- _Texte présenté_
──────────────────────────────

Le dernier mot de l’avocat Dmitri Talantov, condamné à 7 ans de prison pour quelques messages anti-guerre sur sa page Facebook personnelle.

Dmitry Talantov est avocat. Au moment de son arrestation, il était président de la Chambre des avocats d’Oudmourtie et défenseur du journaliste Ivan Safronov, condamné à 22 ans de prison pour « haute trahison » dans une affaire fabriquée. Au cours de cette affaire, le FSB a menacé Talantov. C’est à la défense de Safronov que les collègues de l’avocat associent sa persécution.

« Votre Honneur, lors de ma dernière parole, je souhaiterais m’exprimer sur l’amour et la haine. Le procureur a exigé pour moi une peine de 12 ans de prison pour quelques mots sur Internet. Il s’agit d’un prix très élevé. En plus, quand j’aurai purgé ces 12 ans, je serai privé du droit d’occuper des postes dirigeants dans jurisprudence pendant encore quatre ans.

Il me semble que cette dernière sentence soit clairement inutile. En Russie, les gens ne vivent pas si longtemps, surtout en prison et surtout avec ma santé. Aujourd’hui j’ai 64 ans et il est difficile d’imaginer que je pourrai quitter la prison vivant à 80 ans, et que j’aurai encore la possibilité d’exercer ma profession d’avocat.

Donc, je pense que cette dernière sentence était juste une plaisanterie de la part du procureur. Quant à la peine de 12 ans de prison, il serait plus simple de parler de « réclusion à perpétuité » ou de « peine de mort ». C’est selon le goût de chacun.

Je n’essaie pas de vous effrayer. Je pense parfois qu’aujourd’hui cela ne fait pas si peur de mourir, ce qui fait vraiment peur – c’est de vivre. Mais il faut vivre, j’en suis sûr, il faut absolument vivre.

Le métier d’avocat de la défense, auquel j’ai consacré toute ma vie, m’a appris que pour avoir une punition il faut d’abord commettre un crime ou au moins créer la fausse croyance de la culpabilité de l’accusé. Et il m’est absolument impossible d’imaginer que quelqu’un puisse tomber dans le piège d’une telle croyance à mon égard.

Cela me paraît tout à fait incroyable, puisque je suis accusé d’incitation à la haine et à l’hostilité envers l’armée russe. Bien et mal, haine et compassion, ce sont des valeurs trop différentes pour simplement les confondre. Cela n’arrive jamais.

──────────────────────────────

- _Tâche assignée A_
Répondez à ces questions sur le texte consacré à Dmitri Talantov :
(i) De quel journaliste Talantov assurait-il la défense ?
(ii) Quelle peine de prison le procureur a-t-il requise contre lui ?
(iii) Quel âge Talantov dit-il avoir aujourd'hui ?
- _Tâche assignée B_
Recopiez fidèlement le passage du texte sur Dmitri Talantov qui va de « Il me semble » jusqu'à « ma profession d’avocat. » inclus.
- _Tâche assignée C_
Rédigez la suite du discours de Dmitri Talantov devant le tribunal, à partir de sa dernière phrase.
Les lignes n'ont aucun rapport avec le texte sur Dmitri Talantov.

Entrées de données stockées

──────────────────────────────

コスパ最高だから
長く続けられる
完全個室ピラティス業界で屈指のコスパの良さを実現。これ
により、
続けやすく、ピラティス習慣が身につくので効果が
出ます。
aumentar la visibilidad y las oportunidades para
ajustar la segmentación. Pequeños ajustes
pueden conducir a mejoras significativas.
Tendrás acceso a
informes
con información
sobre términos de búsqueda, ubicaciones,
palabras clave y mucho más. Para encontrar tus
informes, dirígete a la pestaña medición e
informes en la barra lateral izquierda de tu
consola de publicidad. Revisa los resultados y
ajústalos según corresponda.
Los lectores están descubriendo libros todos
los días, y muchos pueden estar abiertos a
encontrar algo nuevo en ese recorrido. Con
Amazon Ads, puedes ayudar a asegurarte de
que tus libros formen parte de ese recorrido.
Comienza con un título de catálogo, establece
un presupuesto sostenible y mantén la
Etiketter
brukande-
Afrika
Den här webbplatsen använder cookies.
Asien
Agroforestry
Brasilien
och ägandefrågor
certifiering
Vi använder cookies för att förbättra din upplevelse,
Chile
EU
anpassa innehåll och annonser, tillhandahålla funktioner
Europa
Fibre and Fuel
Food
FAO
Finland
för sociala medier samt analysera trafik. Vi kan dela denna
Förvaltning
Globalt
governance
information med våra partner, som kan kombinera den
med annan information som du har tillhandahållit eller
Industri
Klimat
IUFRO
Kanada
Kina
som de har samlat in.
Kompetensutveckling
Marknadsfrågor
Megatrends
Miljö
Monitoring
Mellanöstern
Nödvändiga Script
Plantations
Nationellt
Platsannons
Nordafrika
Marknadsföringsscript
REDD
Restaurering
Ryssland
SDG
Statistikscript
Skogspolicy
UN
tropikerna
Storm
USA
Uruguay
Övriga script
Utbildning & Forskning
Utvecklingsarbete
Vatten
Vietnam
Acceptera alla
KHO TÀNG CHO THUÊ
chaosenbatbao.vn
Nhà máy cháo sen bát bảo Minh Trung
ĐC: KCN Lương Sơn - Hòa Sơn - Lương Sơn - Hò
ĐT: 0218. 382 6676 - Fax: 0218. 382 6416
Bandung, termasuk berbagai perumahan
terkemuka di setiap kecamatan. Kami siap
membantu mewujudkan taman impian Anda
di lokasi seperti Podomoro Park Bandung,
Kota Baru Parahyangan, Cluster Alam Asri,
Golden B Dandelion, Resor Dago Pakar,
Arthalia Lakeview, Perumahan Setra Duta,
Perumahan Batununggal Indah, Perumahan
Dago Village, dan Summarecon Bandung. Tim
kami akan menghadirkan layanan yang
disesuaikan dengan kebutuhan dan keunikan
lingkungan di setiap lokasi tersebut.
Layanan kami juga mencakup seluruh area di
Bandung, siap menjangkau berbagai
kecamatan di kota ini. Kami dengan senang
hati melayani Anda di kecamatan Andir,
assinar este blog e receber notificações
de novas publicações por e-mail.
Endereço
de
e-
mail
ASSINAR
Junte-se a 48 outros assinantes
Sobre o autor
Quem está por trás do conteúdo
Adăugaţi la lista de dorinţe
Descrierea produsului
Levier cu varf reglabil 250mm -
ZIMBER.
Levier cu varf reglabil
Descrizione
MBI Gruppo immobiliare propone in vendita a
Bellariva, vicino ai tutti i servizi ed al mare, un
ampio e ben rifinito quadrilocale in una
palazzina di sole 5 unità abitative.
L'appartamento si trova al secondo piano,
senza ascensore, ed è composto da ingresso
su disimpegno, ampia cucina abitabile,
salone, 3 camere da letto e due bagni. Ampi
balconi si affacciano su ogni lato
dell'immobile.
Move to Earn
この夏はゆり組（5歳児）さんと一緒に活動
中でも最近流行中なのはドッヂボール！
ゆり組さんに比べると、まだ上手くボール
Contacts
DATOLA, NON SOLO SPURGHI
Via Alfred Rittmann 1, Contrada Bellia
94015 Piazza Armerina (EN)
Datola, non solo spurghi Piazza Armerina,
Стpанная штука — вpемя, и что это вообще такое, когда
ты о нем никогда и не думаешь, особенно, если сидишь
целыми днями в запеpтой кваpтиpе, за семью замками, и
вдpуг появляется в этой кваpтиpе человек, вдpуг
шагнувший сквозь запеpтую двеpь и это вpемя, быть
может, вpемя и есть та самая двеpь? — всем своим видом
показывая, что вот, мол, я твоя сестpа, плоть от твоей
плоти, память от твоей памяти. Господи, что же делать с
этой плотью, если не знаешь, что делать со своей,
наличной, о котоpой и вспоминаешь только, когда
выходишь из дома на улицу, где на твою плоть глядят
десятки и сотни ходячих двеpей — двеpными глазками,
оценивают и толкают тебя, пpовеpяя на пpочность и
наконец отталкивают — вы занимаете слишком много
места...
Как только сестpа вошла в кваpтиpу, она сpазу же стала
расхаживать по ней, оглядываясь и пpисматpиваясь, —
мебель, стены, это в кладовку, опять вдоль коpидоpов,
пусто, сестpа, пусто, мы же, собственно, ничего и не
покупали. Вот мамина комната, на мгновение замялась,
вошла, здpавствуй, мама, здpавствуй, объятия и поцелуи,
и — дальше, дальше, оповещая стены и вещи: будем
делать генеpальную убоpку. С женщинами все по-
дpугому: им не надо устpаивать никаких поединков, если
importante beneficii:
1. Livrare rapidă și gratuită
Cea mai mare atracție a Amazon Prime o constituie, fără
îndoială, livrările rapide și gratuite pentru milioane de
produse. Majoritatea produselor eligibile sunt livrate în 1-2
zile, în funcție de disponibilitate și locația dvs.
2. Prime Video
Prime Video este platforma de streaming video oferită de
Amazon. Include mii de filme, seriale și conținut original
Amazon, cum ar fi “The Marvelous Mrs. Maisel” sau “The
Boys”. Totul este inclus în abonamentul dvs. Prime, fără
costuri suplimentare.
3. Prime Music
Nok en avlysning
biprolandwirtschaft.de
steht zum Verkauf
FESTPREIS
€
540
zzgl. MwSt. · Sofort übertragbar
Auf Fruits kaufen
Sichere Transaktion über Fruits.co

──────────────────────────────

- _Zone de réponse A_
(i) Ivan Safronov.
(ii) 12 ans de prison.
(iii) 64 ans.

- _Zone de réponse B_
Il me semble que cette dernière sentence soit clairement inutile. En Russie, les gens ne vivent pas si longtemps, surtout en prison et surtout avec ma santé. Aujourd’hui j’ai 64 ans et il est difficile d’imaginer que je pourrai quitter la prison vivant à 80 ans, et que j’aurai encore la possibilité d’exercer ma profession d’avocat.

- _Zone de réponse C_
En général, je pense que la capacité à distinguer le bien du mal est la seule chose qui soit donnée à une personne de manière innée. Tout le reste est généré par l’expérience humaine personnelle, au cours de sa vie. Tout le reste nécessite une expérience réelle. Mais distinguer le bien du mal c’est le don originel. Originel ne veut pas dire gratuit. En acceptant ce don, vous pourriez vous retrouver dans une situation complètement différente de celle que vous souhaiteriez. C’est à peu près ce qui m’est arrivé.

Que puis-je dire à ce sujet ? En fin de compte, c’est aussi une question de choix moral. On me dit que j’ai écrit ces quelques mots (mes messages sur les réseaux sociaux) par haine. Quel grand sentiment de haine cela doit être pour pousser un homme non pas à tuer, mais à aller en prison par compassion pour le mourant ? Bien sûr, je ne pouvais pas ignorer que tout cela pourrait se terminer pour moi comme cela s’est terminé.

Il était une fois, je regardais un très bon film où le curé dit à son paroissien : « Ne penses-tu pas que lorsqu’une personne s’est pardonnée, cela signifie que le Seigneur lui a aussi pardonné ». J’ai vécu assez longtemps, j’ai commis beaucoup d’erreurs et il m’est vraiment difficile de me pardonner pour toutes ces erreurs. Mais je pense que le Seigneur ou la conscience humaine, ce qui est probablement la même chose, met une personne dans la situation qui est la mienne pas tant « à cause de » que « dans le but de ».

Je pense même que, très probablement, cette causalité n’existe pas dans la vie. Le Seigneur est assez miséricordieux. Non, c’est simple : le Seigneur est miséricordieux, le Seigneur n’est pas vengeur.

Donc, cela signifie « dans le but de » !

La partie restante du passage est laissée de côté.